[Source records]
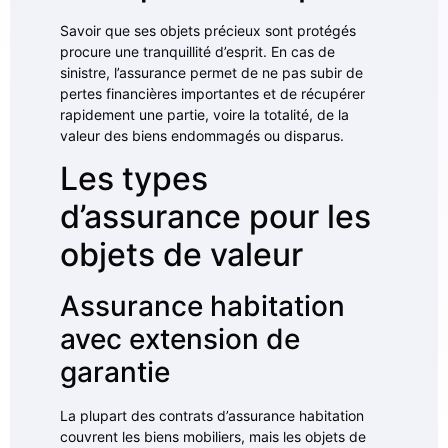
Savoir que ses objets précieux sont protégés
procure une tranquillité d’esprit. En cas de
sinistre, l’assurance permet de ne pas subir de
pertes financières importantes et de récupérer
rapidement une partie, voire la totalité, de la
valeur des biens endommagés ou disparus.
Les types
d’assurance pour les
objets de valeur
Assurance habitation
avec extension de
garantie
La plupart des contrats d’assurance habitation
couvrent les biens mobiliers, mais les objets de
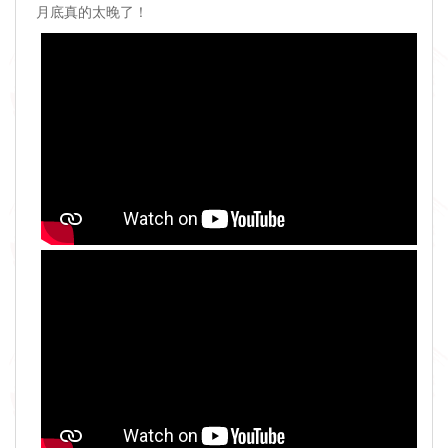
月底真的太晚了！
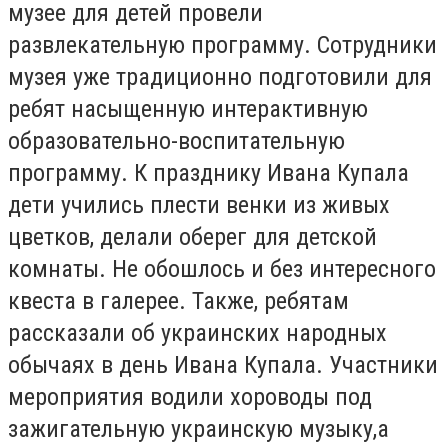
музее для детей провели
развлекательную программу. Сотрудники
музея уже традиционно подготовили для
ребят насыщенную интерактивную
образовательно-воспитательную
программу. К празднику Ивана Купала
дети учились плести венки из живых
цветков, делали оберег для детской
комнаты. Не обошлось и без интересного
квеста в галерее. Также, ребятам
рассказали об украинских народных
обычаях в день Ивана Купала. Участники
мероприятия водили хороводы под
зажигательную украинскую музыку,а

• PROBLEM TO WORK ON
An exact copy of the data above is required, printed without its pictures.

• EXERCISE SOLUTION
Savoir que ses objets précieux sont protégés
procure une tranquillité d’esprit. En cas de
sinistre, l’assurance permet de ne pas subir de
pertes financières importantes et de récupérer
rapidement une partie, voire la totalité, de la
valeur des biens endommagés ou disparus.
Les types
d’assurance pour les
objets de valeur
Assurance habitation
avec extension de
garantie
La plupart des contrats d’assurance habitation
couvrent les biens mobiliers, mais les objets de
月底真的太晚了！
музее для детей провели
развлекательную программу. Сотрудники
музея уже традиционно подготовили для
ребят насыщенную интерактивную
образовательно-воспитательную
программу. К празднику Ивана Купала
дети учились плести венки из живых
цветков, делали оберег для детской
комнаты. Не обошлось и без интересного
квеста в галерее. Также, ребятам
рассказали об украинских народных
обычаях в день Ивана Купала. Участники
мероприятия водили хороводы под
зажигательную украинскую музыку,а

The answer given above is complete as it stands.